ImportError: Cannot import WikiExtractor! You can download the "WikiExtractor.py" in https://github.com/attardi/wikiextractor to /home/ec2-user/gluon-nlp/gluon-nlp/scripts/datasets/pretrain_corpus/gluon-nlp/scripts/datasets/pretrain_corpus
To Reproduce
(If you developed your own code, please provide a short script that reproduces the error. For existing examples, please provide link.)
Description
I tried to run the code block that formats the downloaded the wikipedia text files. Link - https://github.com/dmlc/gluon-nlp/blob/master/scripts/datasets/pretrain_corpus/README.md#wikipedia , but got an error. Even though the WikiExtractor.py file is present in the mentioned directory.
Error Message
ImportError: Cannot import WikiExtractor!
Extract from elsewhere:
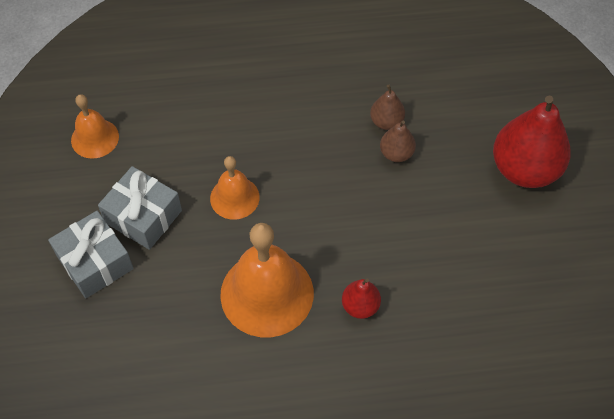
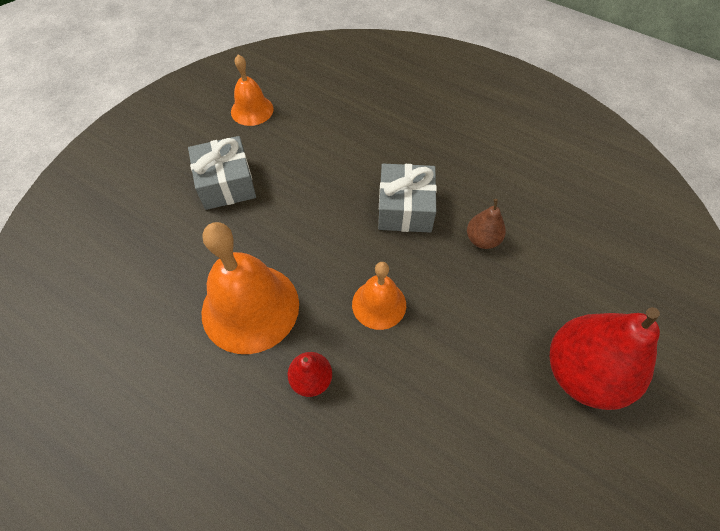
camera: 40 degrees right, 0 degrees up
(95, 262) = (163, 192): grey gift -> grey gift (405, 208)
(234, 197) = (302, 215): orange bell -> orange bell (379, 304)
(396, 153) = (467, 271): brown pear -> none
You can download the "WikiExtractor.py" in https://github.com/attardi/wikiextractor to /home/ec2-user/gluon-nlp/gluon-nlp/scripts/datasets/pretrain_corpus/gluon-nlp/scripts/datasets/pretrain_corpus
To Reproduce
(If you developed your own code, please provide a short script that reproduces the error. For existing examples, please provide link.)
Steps to reproduce
Create mxnet2.0 python 3.6 environment
conda create -n mxnet2_p36 python=3.6 source activate mxnet2_p36
Check Cuda version
nvcc --version
Install mxnet-cu100 2.0
python3 -m pip install -U --pre "mxnet-cu100>=2.0.0b20200926" -f https://dist.mxnet.io/python
Git clone from gluon nlp
git clone -b master https://github.com/dmlc/gluon-nlp.git
cd to gluon-nlp
cd gluon-nlp/
Install gluon-nlp
python3 -m pip install -U -e ."[extras]"
Check nlp_data
nlp_data help
Check nlp_process
nlp_process help
Download Hindi Wikipedia corpus
python3 prepare_wikipedia.py --mode download --lang hi --date latest -o ./
Properly format the text files
python3 prepare_wikipedia.py --mode format -i [path-to-wiki.xml.bz2] -o ./
Trying on Sagemaker ml.t2.medium instance.